LIST OF TASKS:
**A.** Answer these questions from the blog post on the month's highlights:
(i) Where was the family's home when they couldn't stream last year's final game?
(ii) How many years had passed since the home town team last won the World Series?
(iii) What website did Danielle Wheeler launch?
**B.** Say whether each statement agrees with the blog post on the month's highlights, and quote the words that decide it.
(i) The kids already knew the rules of baseball before this series.
(ii) The writer met four bloggers within two weeks.
(iii) Kay Bruner co-authored Expectations and Burnout.
**C.** Write the next part of the blog post on the month's highlights, starting after its last sentence.

[PROVIDED TEXT]

We packed a whole lot into this month! Here are some of the highlights. ~Elizabeth
Watching the Kansas City Royals win the World Series with our kids. The Royals went to the World Series last year, but try as we might to stream the last game to our home in Phnom Penh, we weren’t able to view it. And then the Royals lost anyway. Not so this year! Yes, it’s true that these kinds of close-scoring games stress me out, and yes, it’s true that I went and hid in my room and blogged for most of the series (see here, here, here, and here for the evidence), but I did muster enough courage to come out of my writing cave for the last inning of the last game. Another plus: my kids got to learn the rules of baseball, which, since no one plays baseball in Cambodia, they didn’t previously know. I hope they always remember the autumn we spent in America and watched our home town team win the world series for the first time in 30 years.
Meeting other bloggers in person. In a two-week period I met four! First I met Robynn Bliss, who blogs weekly at Marilyn Gardner’s site Communicating Across Boundaries and who co-authored Expectations and Burnout, a landmark book for women serving overseas (and which I reviewed here). Then Jonathan and I hung out with Kay and Andy Bruner, who are on the leadership team with us at the collective blog A Life Overseas. Kay has written several books, the most notable of which is As Soon as I Fell, which women all over the world have fallen in love with and which I previously reviewed. Kay blogs here and has just written another book which I’ll review below in the books section. Lastly, we spent an evening with Aaron and Danielle Wheeler. Danielle launched the website Velvet Ashes as a watering hole for women serving overseas. Every single one of these people is a true kindred spirit to me, and I still can’t believe I was able to meet them all in person this fall.

[/PROVIDED TEXT]
[DATA PROVIDED]

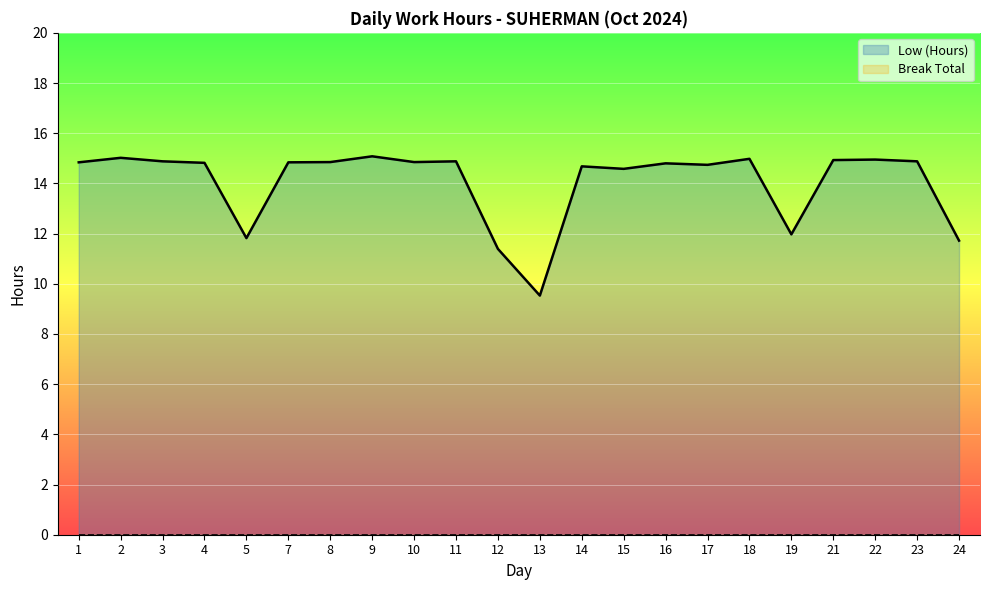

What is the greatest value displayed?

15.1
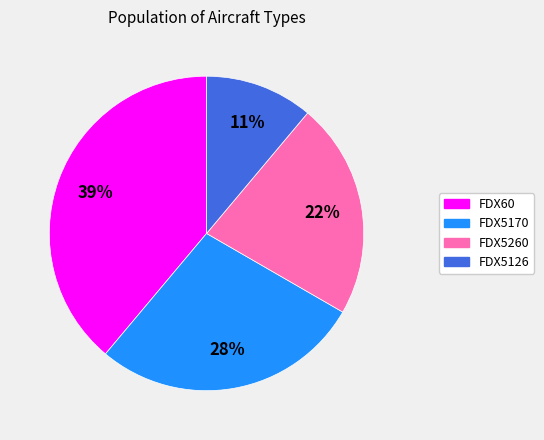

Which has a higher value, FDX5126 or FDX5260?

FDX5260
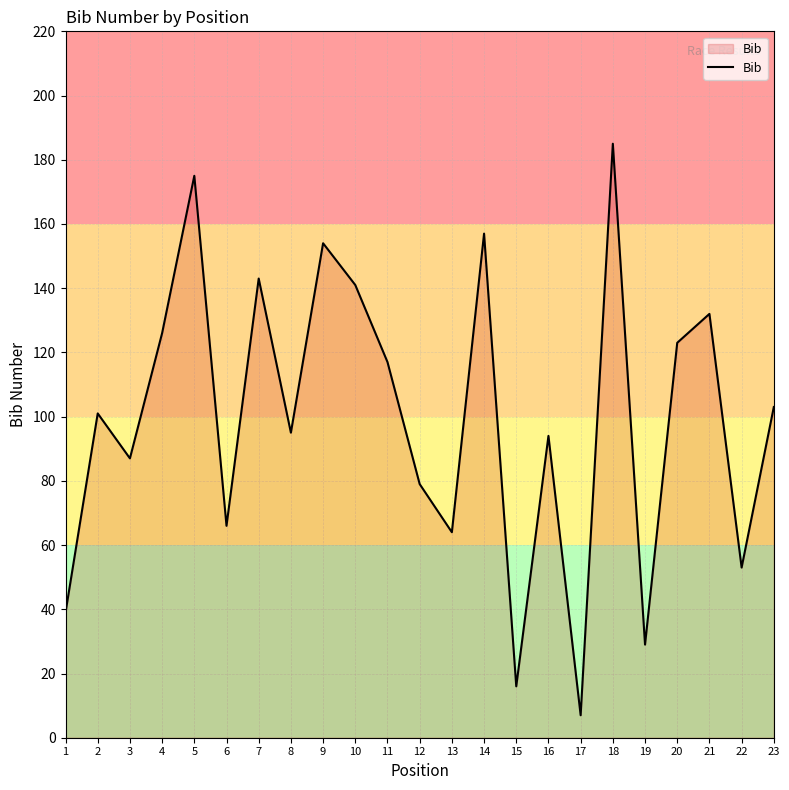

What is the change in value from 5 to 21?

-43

[/DATA PROVIDED]
[DATA PROVIDED]

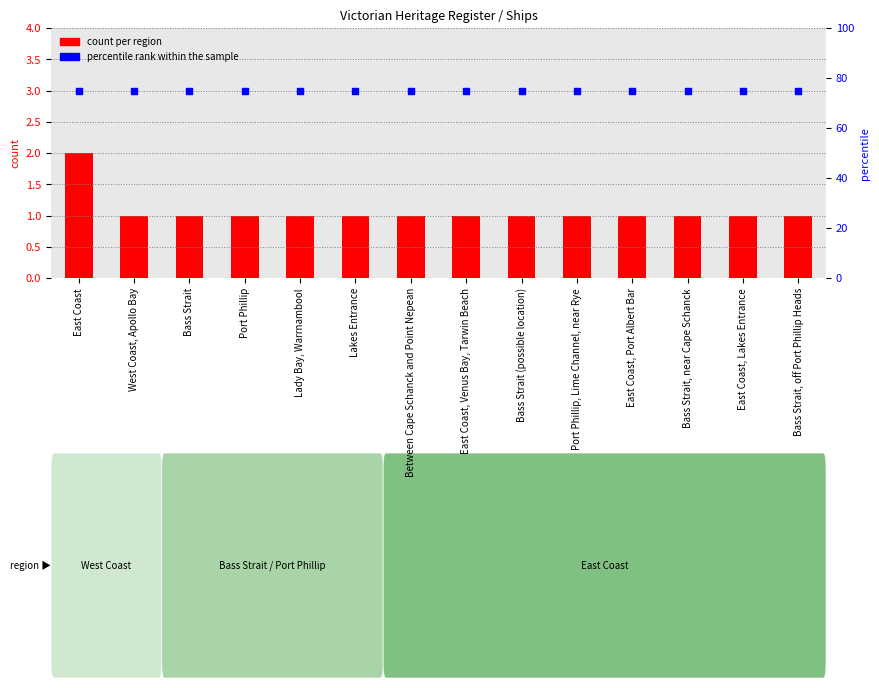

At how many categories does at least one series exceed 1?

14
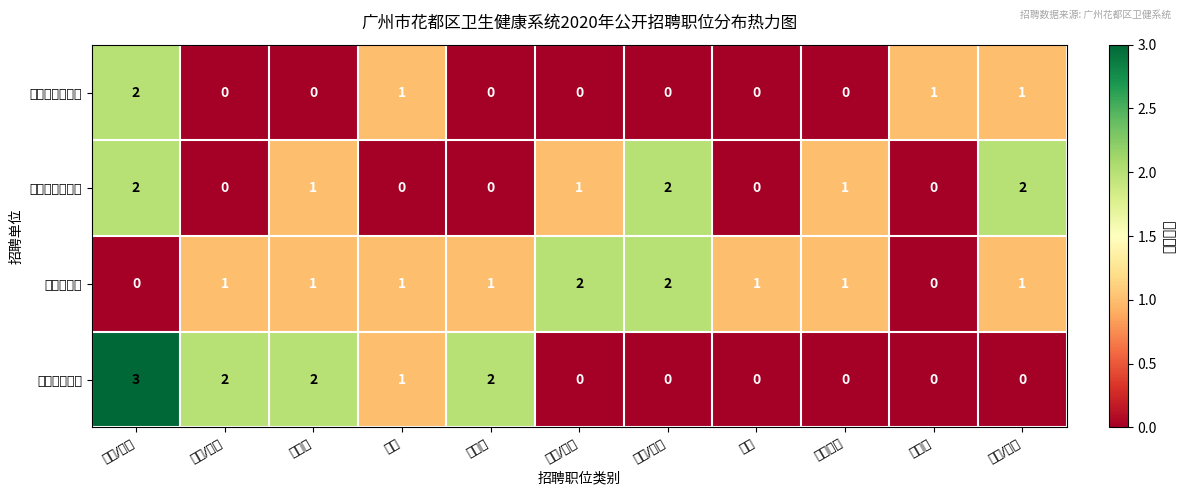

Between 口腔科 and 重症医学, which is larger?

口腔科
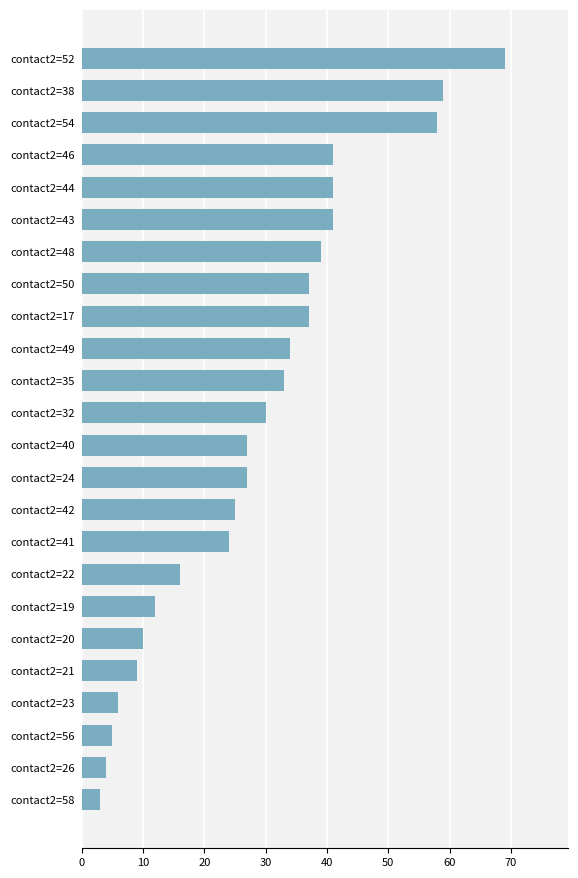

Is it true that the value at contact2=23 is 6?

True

[/DATA PROVIDED]

YOUR WRITTEN ANSWERS:
**A.**
(i) Phnom Penh
(ii) 30 years
(iii) Velvet Ashes

**B.**
(i) No: "since no one plays baseball in Cambodia, they didn’t previously know"
(ii) Yes: "In a two-week period I met four!"
(iii) No: "First I met Robynn Bliss, who blogs weekly at Marilyn Gardner’s site Communicating Across Boundaries and who co-authored Expectations and Burnout"

**C.**
Meeting old college friends. We were able to share meals with several sets of friends from our old campus ministry in Rolla, MO. Many of them we hadn’t seen in years — one couple we hadn’t seen in 8 years, another we hadn’t seen in 12. Yet with all of them, it was like no time had elapsed at all. We just picked up right where we left off, and it was a balm to my soul.
Viewing the night sky through a telescope. At the house of some of our oldest college friends, we stayed long enough into the night to see the sky through their telescope. (They live in the country and they home school, so yes, they do cool things like that.) We didn’t stay awake long enough to see some of our friends’ favorite parts of the sky, but we were able to glimpse the nearest galaxy: Andromeda. It’s just a smudge on the glass, and it was a reminder to me how very far away even our nearest galaxy is, that it’s not clear even with a telescope. We also pointed the telescope to a section of the sky that doesn’t appear very populated with stars, but because the telescope can catch their light better than our naked eyes can, we were able to see dozens of stars in the void.
Watching the moon. (Yes, seriously.) Ever since the total lunar eclipse in September, I’ve been simply fascinated, all over again, with the moon. Watching the moon grounds me. It reminds me how small I really am. I think about how big the earth under my feet is, compared to me, and I marvel. I stare at the moon and think about something that’s so far away but that still appears as big as it does in our sky. I think about how we see so much detail in its surface even though it is so far away. I get a thrill out of looking at the moon and imagining where everything is currently positioned in the plane of the solar system (similar to my musings on Jupiter earlier this year). I really cannot explain in words my sense of wonder at our plain old moon.
Mission Smart by David L. Frazier. This book isn’t too thick, but it has some really practical questions to consider when preparing to move overseas. They were things I hadn’t thought of before, and I hope everyone in training for moving overseas will read this book.
Debunking the Myths of Forgive-and-Forget by Kay Bruner. I was privileged to review this book pre-publication, and Kay drew applications from Jesus’ words that were extremely insightful and that I had never thought of or heard about before. In fact I need to go read it again! She also differentiated between healing and forgiveness and offered some helpful graphics on the topic.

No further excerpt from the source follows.